So Saturday was Birth Mother's Day. I think I've written about it before. It's a day to remember the ones who selflessly gave a child up for adoption. I've never really actively celebrated. I usually just get a simple Happy Mother's Day on Mother's Day. But this year, I tried to go out of my way to make it special for a few of the Birth Mother's in my life.
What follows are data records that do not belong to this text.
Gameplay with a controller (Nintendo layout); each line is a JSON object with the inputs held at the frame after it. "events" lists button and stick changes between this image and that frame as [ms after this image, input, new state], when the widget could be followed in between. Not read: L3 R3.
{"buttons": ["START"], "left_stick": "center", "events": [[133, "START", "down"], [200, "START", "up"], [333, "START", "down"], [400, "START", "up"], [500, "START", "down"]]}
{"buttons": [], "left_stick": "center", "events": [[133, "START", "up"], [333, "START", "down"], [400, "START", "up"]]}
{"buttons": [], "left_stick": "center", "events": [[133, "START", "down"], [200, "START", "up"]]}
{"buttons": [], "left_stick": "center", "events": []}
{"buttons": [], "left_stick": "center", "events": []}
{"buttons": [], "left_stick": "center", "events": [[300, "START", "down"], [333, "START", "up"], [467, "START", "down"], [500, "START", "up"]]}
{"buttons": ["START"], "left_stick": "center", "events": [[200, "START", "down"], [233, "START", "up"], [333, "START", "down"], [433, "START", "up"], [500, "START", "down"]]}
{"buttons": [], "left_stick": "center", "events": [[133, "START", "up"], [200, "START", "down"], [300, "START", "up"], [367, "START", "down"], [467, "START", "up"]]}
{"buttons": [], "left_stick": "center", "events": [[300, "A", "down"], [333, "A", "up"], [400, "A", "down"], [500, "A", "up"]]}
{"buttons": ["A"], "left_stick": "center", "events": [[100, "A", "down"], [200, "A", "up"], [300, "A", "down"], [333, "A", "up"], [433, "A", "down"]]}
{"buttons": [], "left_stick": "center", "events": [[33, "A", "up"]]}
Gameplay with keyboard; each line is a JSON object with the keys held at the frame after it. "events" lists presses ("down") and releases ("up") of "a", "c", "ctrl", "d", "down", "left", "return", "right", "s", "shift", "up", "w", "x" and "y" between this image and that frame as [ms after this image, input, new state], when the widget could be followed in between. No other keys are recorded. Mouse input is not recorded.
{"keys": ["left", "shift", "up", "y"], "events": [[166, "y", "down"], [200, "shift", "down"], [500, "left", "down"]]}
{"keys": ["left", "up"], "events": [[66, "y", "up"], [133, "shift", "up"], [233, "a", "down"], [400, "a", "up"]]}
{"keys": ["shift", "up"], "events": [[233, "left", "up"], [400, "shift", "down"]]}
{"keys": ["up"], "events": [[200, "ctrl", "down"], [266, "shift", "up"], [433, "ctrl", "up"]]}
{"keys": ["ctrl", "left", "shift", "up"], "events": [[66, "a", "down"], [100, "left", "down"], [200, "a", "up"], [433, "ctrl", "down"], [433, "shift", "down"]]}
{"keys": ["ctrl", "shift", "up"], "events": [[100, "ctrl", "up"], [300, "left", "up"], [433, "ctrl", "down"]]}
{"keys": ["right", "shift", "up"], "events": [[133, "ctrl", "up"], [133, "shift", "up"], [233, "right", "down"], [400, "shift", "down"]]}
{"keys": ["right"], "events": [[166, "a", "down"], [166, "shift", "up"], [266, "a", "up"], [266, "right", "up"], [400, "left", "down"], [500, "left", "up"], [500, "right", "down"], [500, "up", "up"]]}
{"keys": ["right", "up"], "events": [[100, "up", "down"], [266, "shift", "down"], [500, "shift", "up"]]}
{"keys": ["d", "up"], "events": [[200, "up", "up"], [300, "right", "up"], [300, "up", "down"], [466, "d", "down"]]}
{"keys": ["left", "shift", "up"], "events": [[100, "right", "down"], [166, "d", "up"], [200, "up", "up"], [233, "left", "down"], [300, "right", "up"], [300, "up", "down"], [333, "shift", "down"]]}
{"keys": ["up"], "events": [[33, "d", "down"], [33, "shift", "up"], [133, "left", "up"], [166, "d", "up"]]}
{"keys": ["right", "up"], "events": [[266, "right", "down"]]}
I have never been acknowledged by the adoptive family for mother’s day. It kind of bummed me out, and it still does, I just try not to let it affect my mood. This year was no different. I got NOTHING from them for Mother’s Day. She was already a mother when they adopted the baby, but she was a mother again because of me. And I feel like they just don’t appreciate it. I am sure these feelings are normal, and are probably for nothing, but still, I have them. And I’ve never been one to push aside my feelings, or not voice them. At least on my blog, I would never tell them how I really felt because I don’t want to jeopardize the updates I am suppose to get every 6 months. Which, if my math is correct is this month. I always get so anxious waiting for them. And I’ve also gotten worried in the past that they won’t come. I’m trying really hard not to do it this time. And I think I’ve said it before, but I just hate being the person who worries and complains about things that are out of my control. It just sucks because we had such an open dialogue before the baby was born, and I honestly didn’t think it would change after, but it changed big time. They decided to unfriend me around Mother’s day after he was born. Talk about a low blow. It hurt me so much. I knew it was coming. I had a message from them a few months before telling me they were going to do it. I just didn’t think they’d wait so long, or do it around Mother’s Day. I know their reasoning behind it, and I completely understand. I just think it was wrong and rude. And because we were friends, and had such an open dialogue during the pregnancy I thought it would stay the same, so I didn’t put much in the openness agreement. In fact, I don’t really think we have one.
Anyways, this was suppose to be about Birth Mother’s Day and the controversy, I guess that can be for another day.